Ni rastro de la Fundación Duques de Soria en su primera explicación. Pero, tras su primera respuesta, EL MUNDO le trasladó a Vidarte una segunda pregunta: «¿Qué papel jugó la Fundación Duques de Soria (FDS) y hasta cuándo se mantuvo la colaboración?». Vidarte, el gestor que conoce todos y cada uno de los detalles de este proyecto, confiesa: «La Fundación Duques de Soria jugó un papel importante en ese momento inicial porque fueron los que propiciaron la primera interlocución con la Fundación Guggenheim y con Thomas Krens y se mantuvieron en tres, cuatro o cinco meses. A partir de ese momento se llegó a un acuerdo de intenciones entre las instituciones vascas y la Fundación a mediados de 1991, que se ratificó primero en Bilbao en diciembre de ese año y ya en 1992 en Nueva York».
La versión oficial arrincona hechos, protagonistas y razones imprescindibles de una arriesgada apuesta política liderada por el PNV en la que rentabilizó el músculo financiero del Concierto Económico vasco y se aprovechó de inesperados aliados a los que ha relegado al olvido.
Otazu y Ponga, como testigos directos de todas las negociaciones hasta la primavera de 1991 (más de año y medio de intermediación directa y no solo los cinco meses que recuerda Vidarte), y Zulaika, tras casi 90 entrevistas recogidas en su libro Crónica de una seducción, constatan que Thomas Krens –el artífice del modelo de franquicias mundiales del Guggenheim– llegó a Bilbao tras cerrarle las puertas de Madrid y de Salzburgo.

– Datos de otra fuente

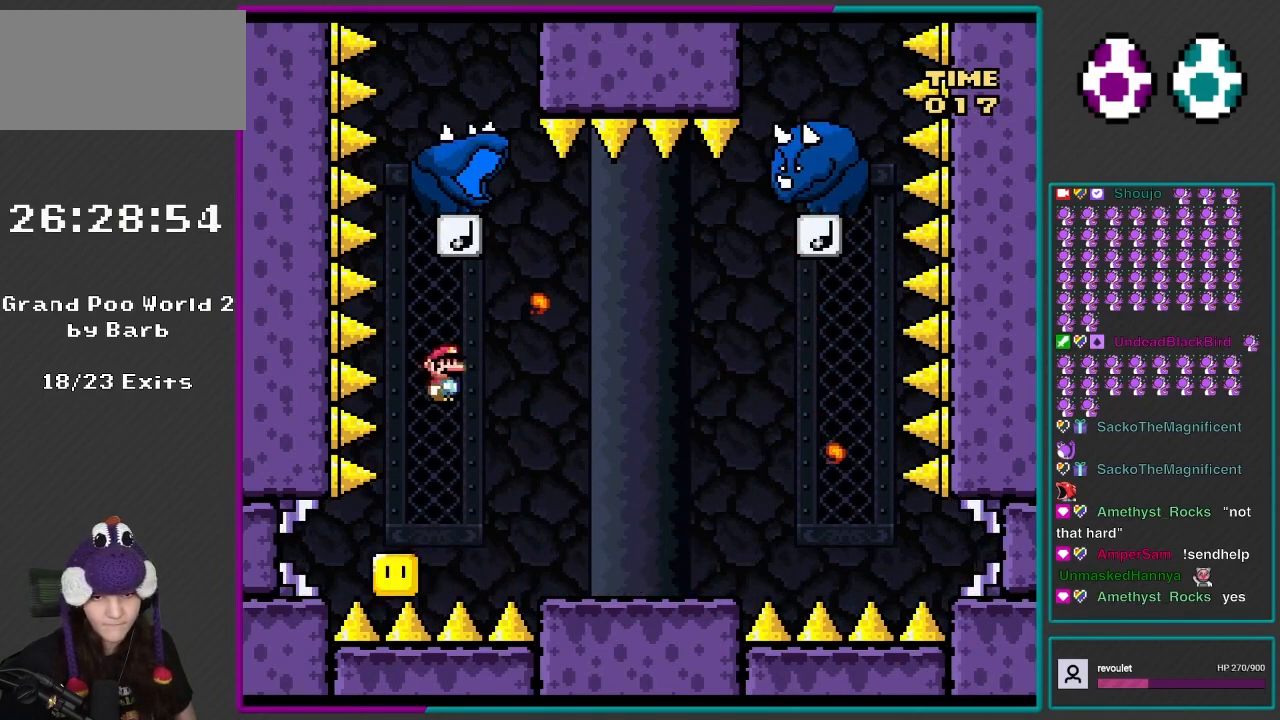
{"buttons": ["X", "DPAD_RIGHT"], "events": [[117, "DPAD_RIGHT", "up"], [267, "DPAD_RIGHT", "down"], [267, "DPAD_UP", "down"], [300, "DPAD_UP", "up"], [433, "A", "up"]]}
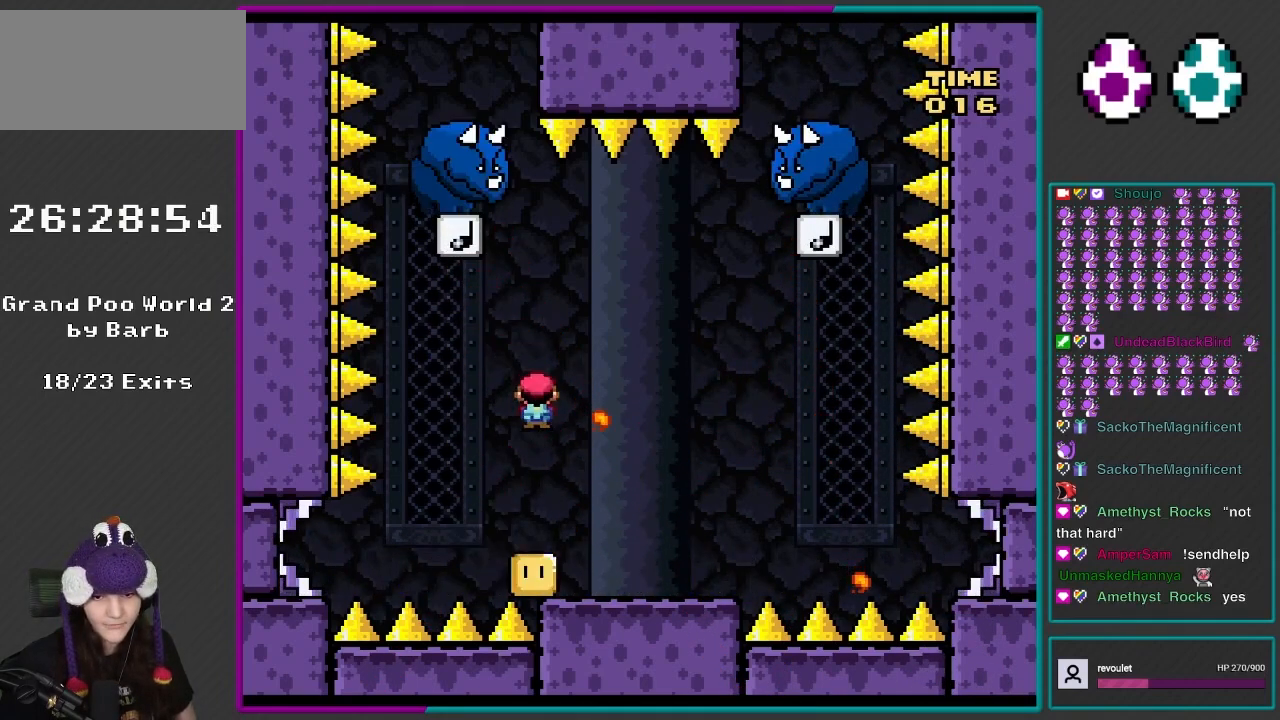
{"buttons": ["X", "DPAD_UP"], "events": [[117, "A", "down"], [117, "DPAD_RIGHT", "up"], [167, "DPAD_LEFT", "down"], [200, "DPAD_UP", "down"], [233, "DPAD_UP", "up"], [317, "DPAD_LEFT", "up"], [350, "DPAD_RIGHT", "down"], [500, "A", "up"], [500, "DPAD_RIGHT", "up"], [500, "DPAD_UP", "down"]]}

El gestor neoyorquino ofreció en 1989 su modelo de franquiciado pictórico al Banco de Bilbao. Una fórmula revolucionaria, con exposiciones elegidas desde
Nueva York que rotarían por todo el mundo y que los espacios expositivos serían el señuelo para abrir los museos a un público ávido de «experiencias» y a patrocinadores privados. La fórmula McGuggenheim, sin embargo, no encontró en el Madrid previo a los fastos del año 92 la acogida que esperaba. Como describe Otazu en su documento Testigo de descargo (www.testigodedescargo.com), el antiguo Teatro Apolo (sede del Banco de Vizcaya en Madrid en pleno proceso de fusión con el Bilbao) se barajó como emplazamiento y, tras descartarse la alianza con el nuevo Banco de Bilbao Vizcaya (BBV), Otazu sugirió la propuesta a Salamanca a través de los responsables de la Caja de Ahorros y Monte de Piedad.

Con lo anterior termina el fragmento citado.